> **About this task**
The first line of the entries and each line after it, through the one that contains "pinky pip: (312, 302)", are to be duplicated exactly; no picture belongs in the copy.

Records for the exercise START

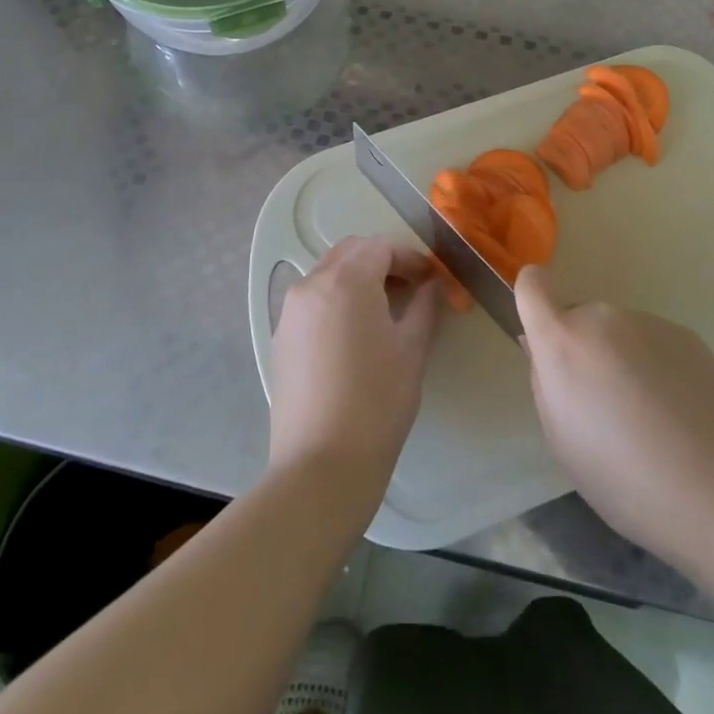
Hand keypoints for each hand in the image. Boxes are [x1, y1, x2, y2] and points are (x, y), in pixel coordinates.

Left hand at [267, 236, 444, 515]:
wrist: (321, 466)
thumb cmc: (376, 402)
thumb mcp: (411, 350)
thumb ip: (424, 307)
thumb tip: (433, 286)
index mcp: (346, 280)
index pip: (380, 247)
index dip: (410, 258)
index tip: (431, 279)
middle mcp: (311, 285)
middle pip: (350, 253)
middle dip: (382, 261)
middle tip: (411, 288)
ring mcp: (289, 312)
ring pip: (328, 275)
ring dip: (358, 279)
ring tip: (385, 310)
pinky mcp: (280, 339)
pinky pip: (312, 302)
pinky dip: (336, 301)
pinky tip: (355, 335)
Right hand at [514, 262, 713, 566]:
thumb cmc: (624, 478)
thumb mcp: (562, 440)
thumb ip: (546, 382)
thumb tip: (544, 350)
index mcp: (563, 341)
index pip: (533, 284)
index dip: (533, 301)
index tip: (544, 336)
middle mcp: (603, 318)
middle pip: (580, 319)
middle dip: (585, 350)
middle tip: (606, 406)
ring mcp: (649, 322)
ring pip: (619, 334)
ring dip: (623, 360)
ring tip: (650, 419)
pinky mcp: (687, 335)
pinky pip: (654, 344)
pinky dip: (657, 368)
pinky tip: (679, 415)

Records for the exercise END

> **The completed task**
Hand keypoints for each hand in the image. Boxes are [x1, y1, x2, y2] and points are (x, y), in pixel coordinates.

Left hand at [267, 236, 444, 515]:
wrist: (321, 466)
thumb cmc: (376, 402)
thumb mcp: (411, 350)
thumb ip: (424, 307)
thumb tip: (433, 286)
index mcp: (346, 280)
index pip: (380, 247)
index dip: (410, 258)
index tip: (431, 279)
middle mcp: (311, 285)
middle pip: (350, 253)
middle dip: (382, 261)
middle tip: (411, 288)
ring mcp: (289, 312)
ring pip: (328, 275)
ring dip: (358, 279)
ring tip: (385, 310)
pinky mcp: (280, 339)
pinky pip: (312, 302)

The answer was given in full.